The year 2023 was a year of technological developments. AI has found a place in many business processes. Despite this, many still struggle with the challenge of taking full advantage of it. In addition, cybersecurity risks put significant pressure on 2023, putting plans for digital transformation on hold. Isabel Moll, Vice President & Managing Director Dell Technologies Netherlands, shares her outlook for 2024, focusing on emerging trends that will impact the entire industry.
- More diversity and agility
Currently, 18% of Dutch IT professionals are women. The government aims to increase this percentage to 50% by 2030. Although more men than women work in IT, a positive trend is visible: the number of men grew by 8% in recent years, while the number of women increased by 20%. I expect this trend to continue in 2024. Diversity in IT teams is crucial, as it increases the space and opportunity to look at tasks and assignments with different and new perspectives. In addition, technology is developed for a diverse group of people, therefore 'creators' and developers should ideally also be diverse. Employers also benefit from more focus on attracting and hiring women, as this increases the talent pool. The current times call not for static plans but for agility in organisations, which is only possible with diverse profiles in your organisation and ecosystem.
- Zero trust becomes the standard
Good data governance will become increasingly important with the democratisation of AI and the increasing shift of data and intelligence to the edge. This is also important because we are facing an ever-growing threat surface, making it extra important to develop true Zero Trust architectures. Zero Trust is becoming the standard that organisations are working towards. Dell Technologies recognises the importance of this, for ourselves and for our customers. So in 2023, we introduced our Project Fort Zero, the industry's first commercial, fully Zero Trust private cloud system. This paves the way for Zero Trust adoption across industries.
- Putting AI into practice
By 2024, conversations about GenAI will shift from theoretical ideas to practical applications. While there are many creative ideas about how GenAI will change organisations and the world, concrete examples on a large scale are lacking. In the coming year, business GenAI projects will reach a mature level, with organisations focusing on transformational GenAI projects and using their own data and business context to train, refine and draw conclusions from models.
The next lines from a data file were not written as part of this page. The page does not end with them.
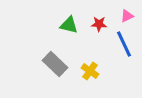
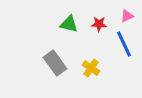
green triangle: moved 1 px up
gray rectangle: moved 1 px up; rotated 10 degrees clockwise
yellow cross: moved 1 px right, 3 px up
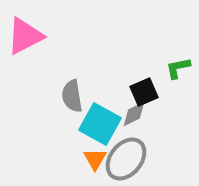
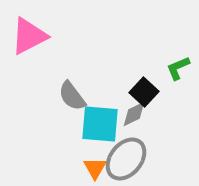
pink triangle: moved 4 px right
green L-shape: rotated 12 degrees counterclockwise
black square: rotated 24 degrees counterclockwise
gray semicircle: rotated 28 degrees counterclockwise
cyan square: rotated 24 degrees counterclockwise
orange triangle: moved 9 px down
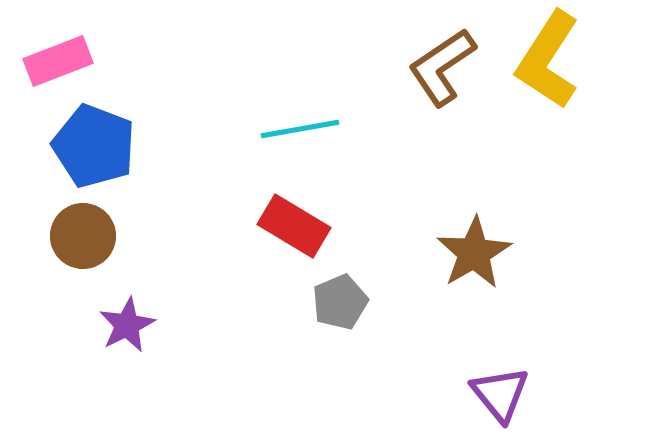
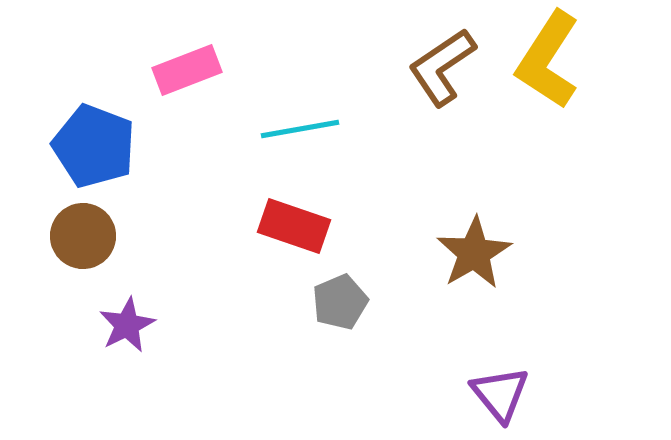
pink rectangle: moved 129 px right, 9 px down
red rectangle: rotated 12 degrees counterclockwise
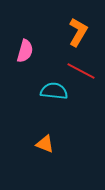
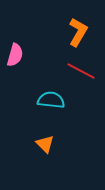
pink semicircle: moved 10 px left, 4 px down
cyan semicircle: moved 3 px left, 9 px down
orange triangle: rotated 24 degrees clockwise
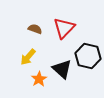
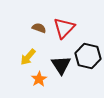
brown semicircle: moved 4 px right, 1 px up
black triangle: moved 1 px left, 4 px up; rotated 15 degrees clockwise
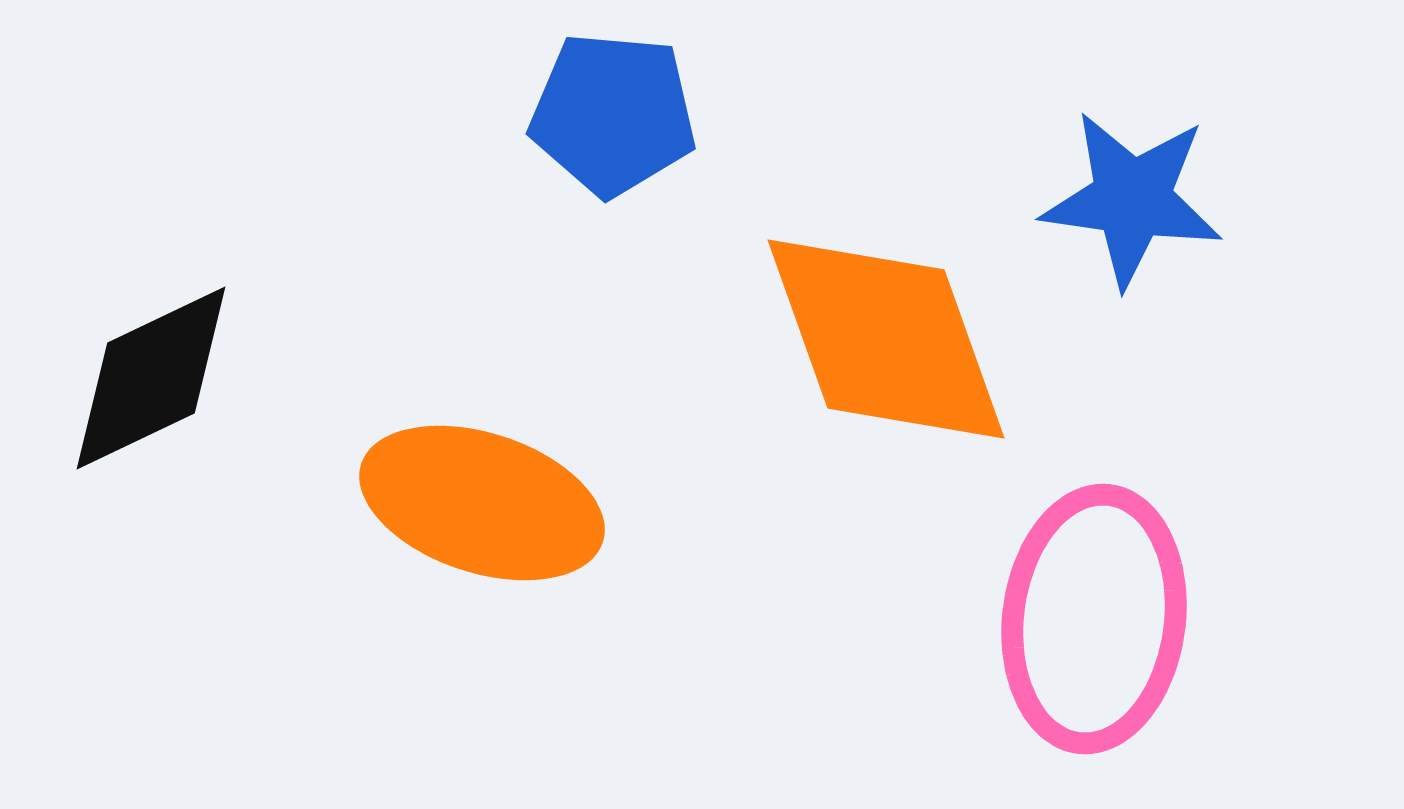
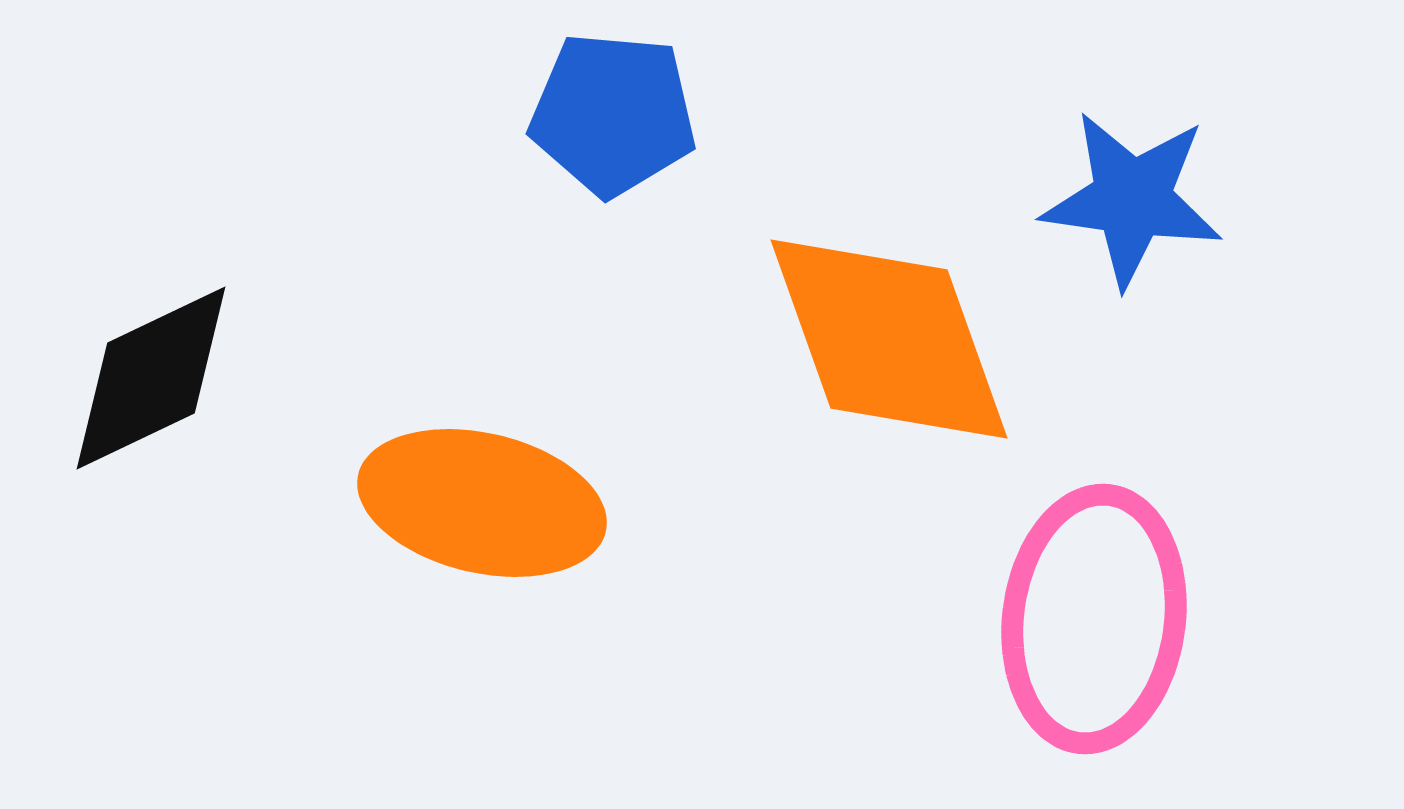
orange diamond: moved 3 px right
orange ellipse: rotated 5 degrees counterclockwise
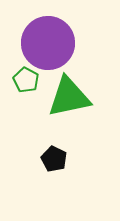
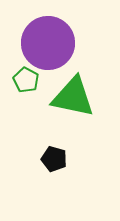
green triangle: moved 4 px right; rotated 24 degrees clockwise
black pentagon: rotated 10 degrees counterclockwise
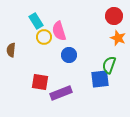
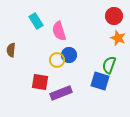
yellow circle: moved 13 px right, 23 px down
blue square: moved 2 px down; rotated 24 degrees clockwise
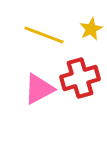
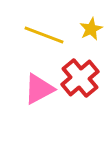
red cross: rotated 24 degrees counterclockwise
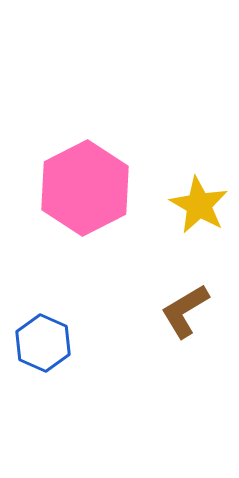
The recent Dell GenAI Pulse Survey shows that 76% of the 500 IT managers surveyed expect GenAI to have significant impact on productivity, processes and cost savings. IDC predicts a surge in AI-related IT spending, with Global 2000 organisations spending more than 40% of their IT spending on AI-related initiatives by 2025. This will lead to a double-digit increase in the pace of product and process innovations. We must realise that AI will cause significant architectural changes across the IT ecosystem. Think consciously about AI. Align vision, strategy and action for long-term success.
- Further hone IT skills
According to IDC, 65% of organisations will be unable to get full value from their technology investments by 2026, due to inadequate funding for training initiatives. This development concerns me, as it is precisely more investment in employee skills that is expected to be more widespread by 2024. Inadequate training on AI, cloud, data, security and other new technologies can have a direct and negative impact on an organisation. It is essential that organisations create a culture and space where learning and always developing new skills are encouraged and an 'always be learning mindset' is the mantra. Never before have we seen change unfold at such a rapid pace as today. One thing is certain, continuous change is the zeitgeist we are in, or as Peter Hinssen beautifully put it at the Gartner IT Symposium: "The Never Normal". If we truly embrace this by continuing to learn, it will prepare us for (unexpected) changes and major innovations.
- From idea to innovation
The main obstacle to innovation, according to Dutch respondents to Dell's Innovation Index, is a lack of time. This highlights the importance of prioritising. According to 77% of respondents, their leaders are more focused on the day-to-day management of an organisation than on innovation. So there is work to be done.
- The same survey reveals a gap in the perception of innovation. Despite the positive view of innovative corporate cultures, only 17% of organisations in the Netherlands are considered innovation leaders and adopters. This is important, as innovation leaders and adopters are 1.7 times more likely to accelerate their innovation during a recession than laggards. The good news is that the Innovation Index is a snapshot in time and organisations can improve themselves by preparing their people, processes and technology for innovation. This message seems to be slowly but surely settling in with many organisations and these will take significant steps in this next year.